Zoologists use an animals daily food intake for both training and preventing boredom, and you should too.
There is no benefit of using commercial treats made of humectants, glycerin, sugars, and cereals to train your puppy. In fact, this can lead to obesity, and set your puppy up for health issues in later years.
Let’s consider training treats and how many you should give your puppy a day a little further:
How many training treats a day for a puppy?
Commercial treats (especially supermarket brand treats)
If you decide to use commercial treats, make sure you read the ingredients and understand what you’re feeding your puppy. Training is important, but their health is more important.
You must also consider the size and activity level of your puppy:
- Small puppy – very at risk of inappropriate treats, especially if fed in excess which is easy to do.
- Medium puppy – less at risk, but if you have an active breed like a Kelpie or Collie who thrives off training, it is easy to overdo it with training treats.
- Large puppy – it is still possible to give a large puppy too many training treats, but as well as that it may cost you a fortune.
If you are feeding dog treats which are not meat-based, then keep training treats to an absolute minimum.
Home-made treats or meat-based dried treats
If you’ve decided to use healthier treats for training your puppy then I congratulate you. In my experience as a dog trainer, most new puppy owners buy the cheapest possible product without realising how unhealthy they are, then proceed to feed them in excess to their puppies.
Homemade treats and more premium dried meat treats are far healthier, but there are still things you must consider.
Most importantly your puppy needs a balanced diet, and their nutritional needs during the growth phase are very important to their health.
In a nutshell, the diet of a puppy needs to have a balance of proteins (preferably from animal sources) and fat (preferably from animal sources), as well as vitamins, minerals, and fibre. Too much, or too little of all of these can be problematic over a period of time. Or any given day you shouldn’t worry too much, but you definitely want to try your best to give your puppy a good balance.

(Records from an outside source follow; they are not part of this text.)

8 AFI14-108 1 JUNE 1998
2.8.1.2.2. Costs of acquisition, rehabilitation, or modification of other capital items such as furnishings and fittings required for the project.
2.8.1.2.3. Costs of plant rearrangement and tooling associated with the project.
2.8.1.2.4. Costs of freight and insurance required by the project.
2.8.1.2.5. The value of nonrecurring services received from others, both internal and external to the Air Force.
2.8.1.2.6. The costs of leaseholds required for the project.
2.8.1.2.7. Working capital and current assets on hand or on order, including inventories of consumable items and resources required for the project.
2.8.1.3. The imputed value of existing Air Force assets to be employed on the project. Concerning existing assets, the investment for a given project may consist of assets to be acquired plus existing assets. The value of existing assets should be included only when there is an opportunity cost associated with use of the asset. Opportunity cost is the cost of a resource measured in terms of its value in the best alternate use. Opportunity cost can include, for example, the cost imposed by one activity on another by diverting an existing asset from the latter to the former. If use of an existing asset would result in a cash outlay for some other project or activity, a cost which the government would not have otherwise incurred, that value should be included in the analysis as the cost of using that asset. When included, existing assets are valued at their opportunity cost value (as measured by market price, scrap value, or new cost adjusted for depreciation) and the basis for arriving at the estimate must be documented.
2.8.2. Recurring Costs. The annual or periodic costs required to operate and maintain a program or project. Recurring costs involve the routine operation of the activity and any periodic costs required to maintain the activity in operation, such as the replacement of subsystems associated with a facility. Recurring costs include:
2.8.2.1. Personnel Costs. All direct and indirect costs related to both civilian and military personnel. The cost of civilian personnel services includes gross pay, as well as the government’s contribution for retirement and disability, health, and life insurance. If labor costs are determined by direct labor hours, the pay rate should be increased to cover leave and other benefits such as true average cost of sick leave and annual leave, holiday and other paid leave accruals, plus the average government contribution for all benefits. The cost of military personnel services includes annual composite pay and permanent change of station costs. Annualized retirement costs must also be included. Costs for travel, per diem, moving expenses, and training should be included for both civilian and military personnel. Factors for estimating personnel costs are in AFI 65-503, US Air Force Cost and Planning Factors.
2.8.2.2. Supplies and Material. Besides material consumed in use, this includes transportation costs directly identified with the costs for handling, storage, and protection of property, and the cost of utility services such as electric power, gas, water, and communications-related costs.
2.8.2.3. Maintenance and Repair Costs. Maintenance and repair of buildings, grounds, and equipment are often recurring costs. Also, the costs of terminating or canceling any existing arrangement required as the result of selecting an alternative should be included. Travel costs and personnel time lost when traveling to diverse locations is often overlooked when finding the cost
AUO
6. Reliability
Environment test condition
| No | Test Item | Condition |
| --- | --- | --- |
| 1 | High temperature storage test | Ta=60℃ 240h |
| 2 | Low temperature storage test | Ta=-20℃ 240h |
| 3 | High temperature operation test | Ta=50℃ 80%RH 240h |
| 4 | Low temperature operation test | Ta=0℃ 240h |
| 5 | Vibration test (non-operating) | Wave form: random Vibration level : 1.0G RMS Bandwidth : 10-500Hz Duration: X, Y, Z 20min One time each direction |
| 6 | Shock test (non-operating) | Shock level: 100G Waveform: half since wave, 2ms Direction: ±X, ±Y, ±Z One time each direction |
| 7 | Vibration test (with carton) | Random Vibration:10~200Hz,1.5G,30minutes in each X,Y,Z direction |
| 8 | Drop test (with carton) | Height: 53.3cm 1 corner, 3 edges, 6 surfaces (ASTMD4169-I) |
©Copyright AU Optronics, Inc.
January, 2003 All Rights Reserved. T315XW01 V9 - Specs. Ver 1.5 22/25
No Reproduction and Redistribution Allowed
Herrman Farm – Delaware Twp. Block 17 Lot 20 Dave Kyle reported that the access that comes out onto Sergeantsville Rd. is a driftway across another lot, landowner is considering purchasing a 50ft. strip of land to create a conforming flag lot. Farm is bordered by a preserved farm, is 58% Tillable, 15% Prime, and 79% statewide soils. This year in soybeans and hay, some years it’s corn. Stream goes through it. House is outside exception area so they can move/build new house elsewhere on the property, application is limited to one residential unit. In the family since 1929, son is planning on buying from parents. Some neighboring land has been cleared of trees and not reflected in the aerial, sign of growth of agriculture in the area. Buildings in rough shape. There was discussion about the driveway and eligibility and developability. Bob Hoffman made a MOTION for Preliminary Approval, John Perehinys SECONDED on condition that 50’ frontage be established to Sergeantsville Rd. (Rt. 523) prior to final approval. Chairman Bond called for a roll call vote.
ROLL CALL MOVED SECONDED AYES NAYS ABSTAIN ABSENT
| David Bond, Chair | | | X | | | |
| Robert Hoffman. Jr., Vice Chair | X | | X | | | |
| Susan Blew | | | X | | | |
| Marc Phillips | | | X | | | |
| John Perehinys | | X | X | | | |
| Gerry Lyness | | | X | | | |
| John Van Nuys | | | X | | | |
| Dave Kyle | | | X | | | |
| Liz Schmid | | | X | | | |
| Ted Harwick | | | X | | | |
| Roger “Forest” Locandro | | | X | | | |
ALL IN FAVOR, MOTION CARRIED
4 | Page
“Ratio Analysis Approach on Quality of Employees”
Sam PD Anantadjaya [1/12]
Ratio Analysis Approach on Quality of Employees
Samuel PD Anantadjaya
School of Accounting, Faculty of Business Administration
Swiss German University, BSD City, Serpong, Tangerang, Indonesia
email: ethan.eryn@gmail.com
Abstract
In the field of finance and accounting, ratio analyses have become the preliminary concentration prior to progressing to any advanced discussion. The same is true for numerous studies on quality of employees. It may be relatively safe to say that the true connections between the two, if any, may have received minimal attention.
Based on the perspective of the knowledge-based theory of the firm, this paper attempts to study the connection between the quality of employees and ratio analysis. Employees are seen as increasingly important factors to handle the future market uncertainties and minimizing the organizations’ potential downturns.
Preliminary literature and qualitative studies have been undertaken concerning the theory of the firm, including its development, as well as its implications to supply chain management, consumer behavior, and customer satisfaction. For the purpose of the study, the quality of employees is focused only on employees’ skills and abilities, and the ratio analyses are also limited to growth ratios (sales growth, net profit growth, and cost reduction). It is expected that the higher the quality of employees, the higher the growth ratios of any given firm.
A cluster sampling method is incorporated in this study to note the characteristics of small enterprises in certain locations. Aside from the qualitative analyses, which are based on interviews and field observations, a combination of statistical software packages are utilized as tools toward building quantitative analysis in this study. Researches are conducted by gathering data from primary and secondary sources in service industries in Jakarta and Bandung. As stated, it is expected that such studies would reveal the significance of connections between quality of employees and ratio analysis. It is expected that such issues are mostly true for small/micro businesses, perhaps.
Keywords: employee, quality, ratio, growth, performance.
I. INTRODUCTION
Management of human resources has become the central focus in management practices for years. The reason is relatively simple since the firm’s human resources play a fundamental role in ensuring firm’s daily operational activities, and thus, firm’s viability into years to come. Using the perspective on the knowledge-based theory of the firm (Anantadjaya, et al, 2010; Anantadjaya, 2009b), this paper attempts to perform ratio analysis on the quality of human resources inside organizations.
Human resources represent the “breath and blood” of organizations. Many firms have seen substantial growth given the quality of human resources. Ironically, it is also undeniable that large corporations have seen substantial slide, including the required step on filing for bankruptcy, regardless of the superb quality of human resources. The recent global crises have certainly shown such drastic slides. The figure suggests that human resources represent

Homemade and premium dried meat treats can be part of a puppy’s balanced nutritional needs, which means you can feed them more of these treats for training as you should cheaper commercial treats.
The 10% rule
Many veterinarians recommend other (appropriate) foods should be limited to 10% of the diet.
This may mean:
- 90% of an appropriate dry, wet, or other balanced puppy food. 10% healthy foods such as (appropriate) table scraps or treats.
- 90% of a BARF or raw meaty bones diet. 10% healthy foods such as (appropriate) table scraps or treats.
For an excellent guide to feeding BARF or a raw meaty bones diet, Dr Tom Lonsdale’s book Work Wonders is an absolute must read. In fact whatever you’re feeding your dog, I am certain their health would benefit tremendously if you read that book.
Tom is a highly experienced senior Australian vet.
Never feed training treats as more than 10% of your dog’s daily diet.